Listed records below:
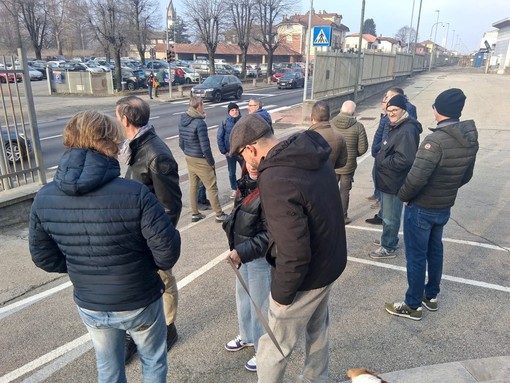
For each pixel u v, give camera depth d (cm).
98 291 192
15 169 572
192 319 347
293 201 184
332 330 328
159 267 199
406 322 337
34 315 358
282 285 192
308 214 190
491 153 980
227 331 330
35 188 582
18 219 562
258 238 238
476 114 1526
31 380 279
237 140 215
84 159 180
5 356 303
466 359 290
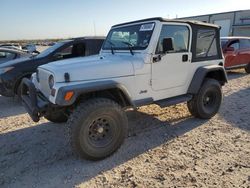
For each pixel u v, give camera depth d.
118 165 3.70
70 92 3.44
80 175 3.47
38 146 4.35
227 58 10.59
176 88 4.84
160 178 3.34
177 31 4.62
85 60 4.16
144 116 5.68
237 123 5.25
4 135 4.86
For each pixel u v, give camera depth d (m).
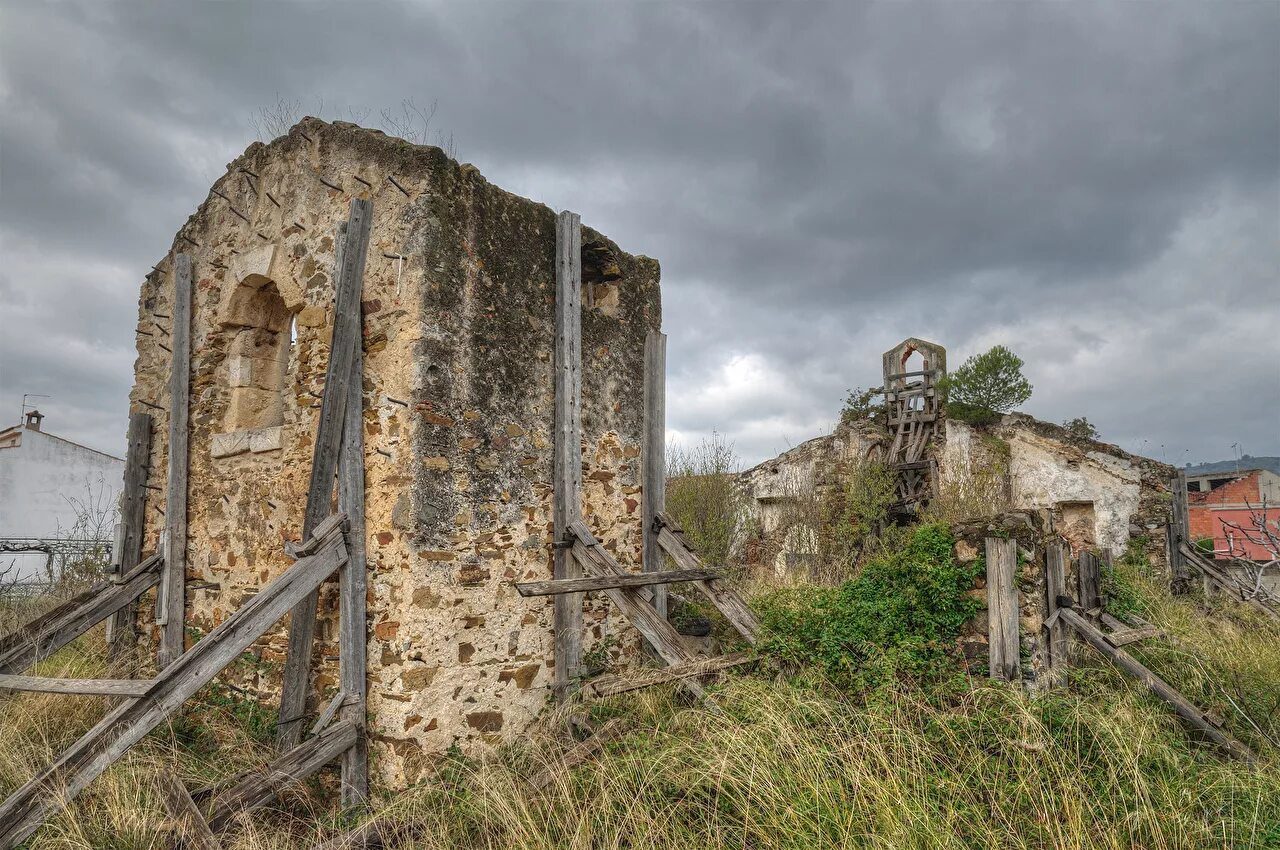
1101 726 4.19
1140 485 12.71
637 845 3.53
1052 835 3.49
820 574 12.02
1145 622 6.47
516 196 5.84
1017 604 4.91
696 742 4.39
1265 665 6.10
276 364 6.57
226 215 6.62
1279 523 6.59
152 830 3.88
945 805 3.76
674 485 13.15
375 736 4.82
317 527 4.84
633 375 6.77
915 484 15.10
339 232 5.21
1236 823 3.61
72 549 12.73
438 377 5.03
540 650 5.63
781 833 3.57
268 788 4.33
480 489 5.26
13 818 3.63
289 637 5.01
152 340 7.35
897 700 4.70
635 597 5.60
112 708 5.61
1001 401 15.43
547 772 4.33
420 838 4.08
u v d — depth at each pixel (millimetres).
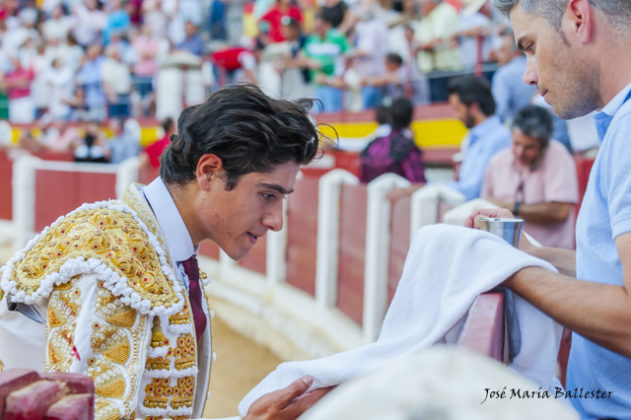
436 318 1493
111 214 1705
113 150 13539
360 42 9734
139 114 15391
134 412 1549
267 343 7480
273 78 11742
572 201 4289
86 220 1685
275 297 8289
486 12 8188
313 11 12688
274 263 8367
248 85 1747
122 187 10781
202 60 14406
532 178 4363
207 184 1760
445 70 8664
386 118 6738
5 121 17656
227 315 8484
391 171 6426
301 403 1503
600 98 1558
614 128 1426
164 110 14258
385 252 6023
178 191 1815
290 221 8234
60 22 17297
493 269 1428
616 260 1466
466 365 592
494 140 5102
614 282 1470
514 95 6160
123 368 1547
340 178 7160
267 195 1771
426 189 5191
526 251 1969
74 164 12922
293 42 10906
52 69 16312
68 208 12344
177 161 1792
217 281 9578
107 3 17109
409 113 6430
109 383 1524
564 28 1526
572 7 1505
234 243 1835
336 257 7184
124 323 1577
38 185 12984
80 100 15992
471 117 5223
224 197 1760
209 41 15367
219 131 1692
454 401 554
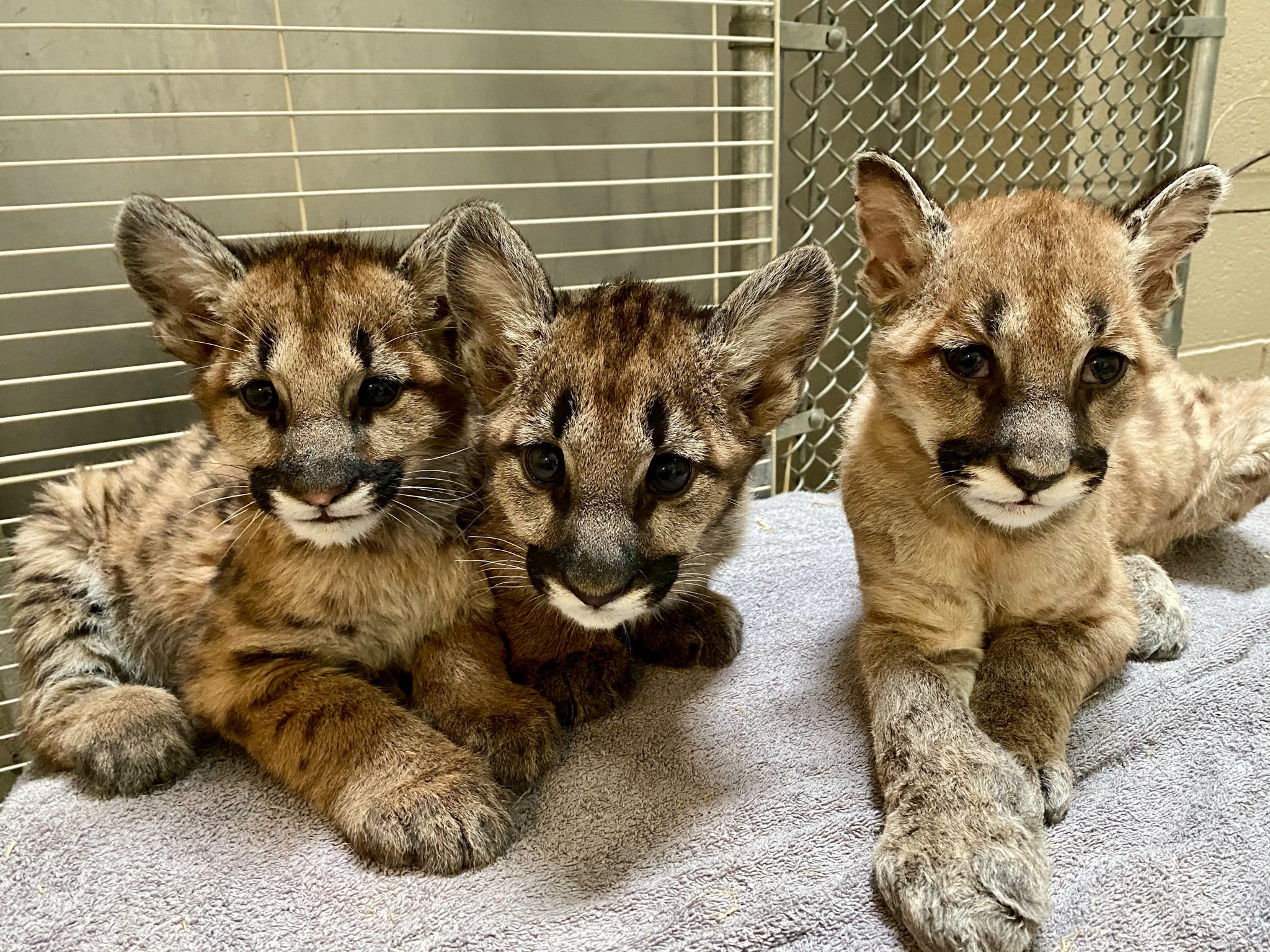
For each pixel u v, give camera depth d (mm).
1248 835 377
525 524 396
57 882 377
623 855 378
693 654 496
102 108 645
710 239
End of Listed records.
» Exercise description: From the first line of the material to the last, retype everything exactly except the images.

» Output for this exercise:
For each pixel u v, give camera depth d (cm).
98 291 192
15 169 572
192 319 347
293 201 184
332 330 328
159 267 199
406 322 337
34 315 358
282 285 192
308 214 190
491 153 980
227 331 330
35 188 582
18 219 562
258 238 238
476 114 1526
31 380 279
237 140 215
84 159 180
5 356 303
466 359 290
For each pixel u v, give camera depth d.
118 165 3.70
70 92 3.44
80 175 3.47
38 146 4.35
227 58 10.59
176 88 4.84
160 178 3.34
177 31 4.62
85 60 4.16
144 116 5.68
237 123 5.25
4 135 4.86
For each pixel u v, give camera depth d (m).
1101 726 4.19
1140 485 12.71
637 845 3.53
1052 835 3.49
820 574 12.02
1145 622 6.47
516 196 5.84
1017 604 4.91
696 742 4.39
1265 665 6.10
276 364 6.57
226 215 6.62
1279 523 6.59
152 830 3.88
945 805 3.76
674 485 13.15
375 736 4.82
317 527 4.84
633 375 6.77
915 484 15.10
339 232 5.21
1236 823 3.61
72 549 12.73
438 377 5.03
540 650 5.63
781 833 3.57
268 788 4.33
480 489 5.26
13 818 3.63
289 637 5.01
152 340 7.35
897 700 4.70
635 597 5.60
112 708 5.61
1001 401 15.43
547 772 4.33
420 838 4.08
u v d — depth at each pixel (millimetres).
436 318 1493
111 214 1705
113 150 13539
360 42 9734
139 114 15391
134 412 1549
267 343 7480
273 78 11742
572 201 4289
86 220 1685
275 297 8289
486 12 8188
313 11 12688
274 263 8367
248 85 1747
122 187 10781
202 60 14406
532 178 4363
207 184 1760
445 70 8664
386 118 6738
5 121 17656
227 315 8484
391 171 6426
301 403 1503
600 98 1558
614 128 1426
164 110 14258
385 252 6023
178 191 1815
290 221 8234
60 22 17297
493 269 1428
616 260 1466
466 365 592
494 140 5102
614 282 1470
514 95 6160
123 368 1547
340 178 7160
267 195 1771
426 189 5191
526 251 1969
74 164 12922
293 42 10906
52 69 16312
68 208 12344
177 161 1792
217 281 9578
107 3 17109
409 113 6430
109 383 1524
564 28 1526
572 7 1505
234 243 1835
336 257 7184
124 323 1577
38 185 12984
80 100 15992
471 117 5223
224 197 1760
209 41 15367
219 131 1692
454 401 554
For each pixel u v, give camera depth d (mm).
1248 835 377
525 524 396
57 882 377
623 855 378
693 654 496
102 108 645
710 239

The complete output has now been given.